Bash shell script: Str(007) to int(7),increment it(8) & convert back t

[drwatson_droid]

Hi,
I have the following requirement.

There will be following text/line in a file (eg: search-build.txt)
PRODUCT_VERSION="V:01.002.007.Build1234"

I need to update the incremental build number (eg here 007) every time I give a build through script. I am able to search the string and get the item.

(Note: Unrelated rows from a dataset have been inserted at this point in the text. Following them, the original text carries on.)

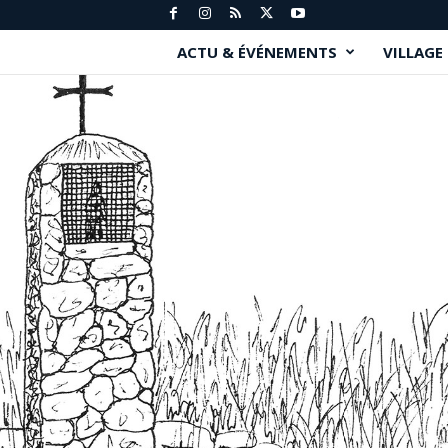
ACTU & ÉVÉNEMENTS
VILLAGE
P
e
y
n
i
e
r
.
f
r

rexpression_sed='PRODUCT_VERSION=\"V:\([0-9]*\).\([0-9]*\).\([0-9]*\).Build\([0-9]*\)\"'
var2=`grep -sn $rexpression_sed search-build.txt | sed -e 's/'$rexpression_sed'/\1\t\2\t\3\t\4/g'| cut -f 3`
echo $var2

Output
007

How to convert this to integer (7), add 1 to it ( and again get back in the same form (00 in the easiest way? I will be using sed -i on the file, with this new string that can be used with RE for replacing that part!
Or
Is there any better method than above.

Thanks for any help.

[drwatson_droid]

Re: Bash shell script: Str(007) to int(7),increment it( & convert back to string(00
thanks solved

newval=0
filename=search-build.txt
rexpression_sed='PRODUCT_VERSION=\"V:\([0-9]*\).\([0-9]*\).\([0-9]*\).Build\([0-9]*\)\"'

incrementnum=`grep -sn $rexpression_sed $filename | sed -e 's/'$rexpression_sed'/\1\t\2\t\3\t\4/g'| cut -f 3`
echo "Current Incremental number is: " $incrementnum
if [ $incrementnum ]
then
calcval=$(expr $incrementnum + 1)
#echo $calcval
if [ $calcval -le 9 ];
then
newval="00$calcval"
elif [ $calcval -le 99 ];
then
newval="0$calcval"
else
newval="$calcval"
fi
echo "New Incremental number is: " $newval
rexpression_rep_final='PRODUCT_VERSION="V:\1.\2.'$ newval'.Build\4"'
#replace with new number
sed -i 's/'$rexpression_sed'/'$rexpression_rep_final'/' $filename
fi